What this task involves -
Only the lines holding "other" are wanted; find them in the listing and return each one.
--- START ---
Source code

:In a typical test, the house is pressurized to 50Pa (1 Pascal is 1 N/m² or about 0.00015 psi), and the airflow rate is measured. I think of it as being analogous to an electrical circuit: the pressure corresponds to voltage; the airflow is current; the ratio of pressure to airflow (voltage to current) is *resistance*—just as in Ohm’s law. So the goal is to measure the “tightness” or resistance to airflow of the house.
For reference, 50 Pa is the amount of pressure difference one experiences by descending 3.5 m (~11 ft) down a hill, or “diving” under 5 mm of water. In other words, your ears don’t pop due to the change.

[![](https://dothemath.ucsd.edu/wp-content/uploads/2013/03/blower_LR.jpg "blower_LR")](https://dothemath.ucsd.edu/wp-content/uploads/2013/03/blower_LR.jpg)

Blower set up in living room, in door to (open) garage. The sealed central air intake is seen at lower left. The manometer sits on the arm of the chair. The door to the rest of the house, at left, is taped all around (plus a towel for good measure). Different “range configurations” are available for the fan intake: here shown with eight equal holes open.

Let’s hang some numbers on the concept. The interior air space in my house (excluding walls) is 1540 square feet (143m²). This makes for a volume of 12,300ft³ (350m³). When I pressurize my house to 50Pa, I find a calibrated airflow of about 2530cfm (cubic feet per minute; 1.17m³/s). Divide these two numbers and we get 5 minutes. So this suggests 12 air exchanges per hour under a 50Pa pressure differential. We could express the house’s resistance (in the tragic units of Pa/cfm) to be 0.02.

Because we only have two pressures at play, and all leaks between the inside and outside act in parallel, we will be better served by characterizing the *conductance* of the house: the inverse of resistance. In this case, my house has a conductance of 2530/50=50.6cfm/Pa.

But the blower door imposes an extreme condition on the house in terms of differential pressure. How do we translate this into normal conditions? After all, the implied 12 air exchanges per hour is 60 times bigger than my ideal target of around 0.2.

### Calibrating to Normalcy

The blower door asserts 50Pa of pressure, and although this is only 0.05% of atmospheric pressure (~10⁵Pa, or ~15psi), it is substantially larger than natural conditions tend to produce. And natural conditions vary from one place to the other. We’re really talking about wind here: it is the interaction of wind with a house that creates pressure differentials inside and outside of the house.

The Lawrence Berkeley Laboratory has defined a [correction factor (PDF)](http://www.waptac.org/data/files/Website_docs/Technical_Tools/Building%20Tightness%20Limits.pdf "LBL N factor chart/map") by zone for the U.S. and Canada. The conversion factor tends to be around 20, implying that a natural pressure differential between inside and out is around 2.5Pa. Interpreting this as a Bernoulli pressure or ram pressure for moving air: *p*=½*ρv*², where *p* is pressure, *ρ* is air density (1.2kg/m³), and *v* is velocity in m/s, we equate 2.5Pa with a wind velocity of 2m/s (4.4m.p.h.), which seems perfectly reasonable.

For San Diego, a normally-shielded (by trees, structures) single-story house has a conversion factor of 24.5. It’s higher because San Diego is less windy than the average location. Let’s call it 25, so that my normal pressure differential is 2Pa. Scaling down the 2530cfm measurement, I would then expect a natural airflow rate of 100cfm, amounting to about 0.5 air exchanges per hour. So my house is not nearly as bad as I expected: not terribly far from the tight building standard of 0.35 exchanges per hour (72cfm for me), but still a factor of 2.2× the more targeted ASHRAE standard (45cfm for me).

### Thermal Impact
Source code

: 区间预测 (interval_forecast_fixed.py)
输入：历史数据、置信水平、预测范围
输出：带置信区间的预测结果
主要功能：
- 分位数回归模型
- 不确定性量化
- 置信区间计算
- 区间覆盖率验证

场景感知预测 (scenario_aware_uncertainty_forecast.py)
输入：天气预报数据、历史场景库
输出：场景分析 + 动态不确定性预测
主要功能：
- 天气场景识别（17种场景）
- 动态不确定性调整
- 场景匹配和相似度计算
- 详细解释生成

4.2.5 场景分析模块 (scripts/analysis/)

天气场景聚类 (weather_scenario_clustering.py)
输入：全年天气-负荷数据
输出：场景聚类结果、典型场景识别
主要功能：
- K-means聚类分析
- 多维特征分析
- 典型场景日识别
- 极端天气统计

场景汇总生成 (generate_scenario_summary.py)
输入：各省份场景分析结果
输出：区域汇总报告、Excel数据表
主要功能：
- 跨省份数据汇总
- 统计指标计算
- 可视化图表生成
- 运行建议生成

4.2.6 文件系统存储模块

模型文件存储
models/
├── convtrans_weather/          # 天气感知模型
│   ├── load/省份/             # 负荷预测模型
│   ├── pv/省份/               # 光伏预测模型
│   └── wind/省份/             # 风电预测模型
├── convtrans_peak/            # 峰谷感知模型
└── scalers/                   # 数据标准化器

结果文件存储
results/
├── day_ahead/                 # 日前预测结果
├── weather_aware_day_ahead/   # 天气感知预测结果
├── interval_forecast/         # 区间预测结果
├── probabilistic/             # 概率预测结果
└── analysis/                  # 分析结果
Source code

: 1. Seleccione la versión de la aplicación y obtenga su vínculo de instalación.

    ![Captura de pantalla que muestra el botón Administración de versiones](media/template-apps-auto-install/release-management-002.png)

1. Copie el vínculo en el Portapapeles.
--- END ---
Response below -
For reference, 50 Pa is the amount of pressure difference one experiences by descending 3.5 m (~11 ft) down a hill, or “diving” under 5 mm of water. In other words, your ears don’t pop due to the change.
The blower door asserts 50Pa of pressure, and although this is only 0.05% of atmospheric pressure (~10⁵Pa, or ~15psi), it is substantially larger than natural conditions tend to produce. And natural conditions vary from one place to the other. We’re really talking about wind here: it is the interaction of wind with a house that creates pressure differentials inside and outside of the house.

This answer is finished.